2013-10-31
FUNDAMENTAL ANALYSIS BY NSFX 31.10.2013
- BY: admin
- October, 31st, 2013 8:06 +00:00
Good morning,
Central Bank activity was high yesterday, but the focus was on the news from the US. Markets have been on the bid in the past weeks in anticipation of continued support from the Federal Reserve to the US, and it seems it was a "buy the rumour, sell the fact"-strategy, as the Fed kept the pace of the monetary stimuli unchanged and kept the interest rate unchanged. All was basically as expected. The key message was that the Fed could alter the pace of the purchases in the upcoming meetings, but general market consensus is, that the Fed won't start tapering before March 2014 at the earliest in light of the recent government shutdown and continued problems with the US debt ceiling. EUR/USD has been retracing from the highs overnight back below prior break-out level at 1.3710. Support at 1.37 before 1.3660.
In Asia, the BoJ and RBNZ also kept rates unchanged as expected. From Japan, the main message was an uprevision of the 2015 GDP growth to 1.5% despite an unchanged inflation at 1.9%. The news were taken as negative by the markets, sending the Nikkei down more than 1% and the JPY up more or less across the board. USD/JPY lost some ground overnight after a strong session post FOMC, but the pair is still struggling to break through the Ichimoku-cloud base as well as the 50- and 100-day SMAs.

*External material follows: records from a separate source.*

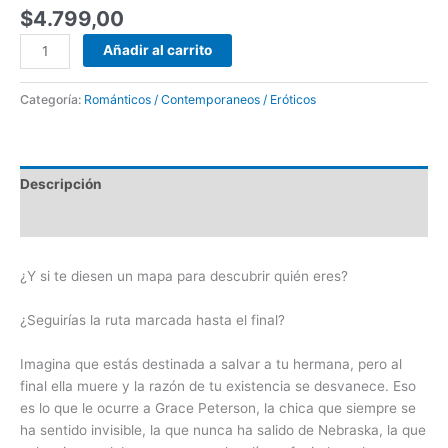
$
4.799,00
Añadir al carrito
Categoría:
Románticos / Contemporaneos / Eróticos
Descripción
Valoraciones (0)
¿Y si te diesen un mapa para descubrir quién eres?
¿Seguirías la ruta marcada hasta el final?
Imagina que estás destinada a salvar a tu hermana, pero al
final ella muere y la razón de tu existencia se desvanece. Eso
es lo que le ocurre a Grace Peterson, la chica que siempre se
ha sentido invisible, la que nunca ha salido de Nebraska, la que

In New Zealand, The Kiwi did not react much to the neutral statement from the RBNZ, where the cash rate was left unchanged at 2.5% as expected. NZD/USD has been in a down-trend since late October, but currently found support at the 50-day SMA at 0.8236, before the 200-day SMA at 0.8177.
For today, the markets will be digesting the monetary announcements, while absorbing a new round of macro figures. Euro zone Unemployment and preliminary Inflation will be interesting and from the UK, the GfK Consumer Confidence will be interesting for the GBP. Key figure from the US will be the Chicago PMI for October, expected at 55.0 vs. 55.7 prior.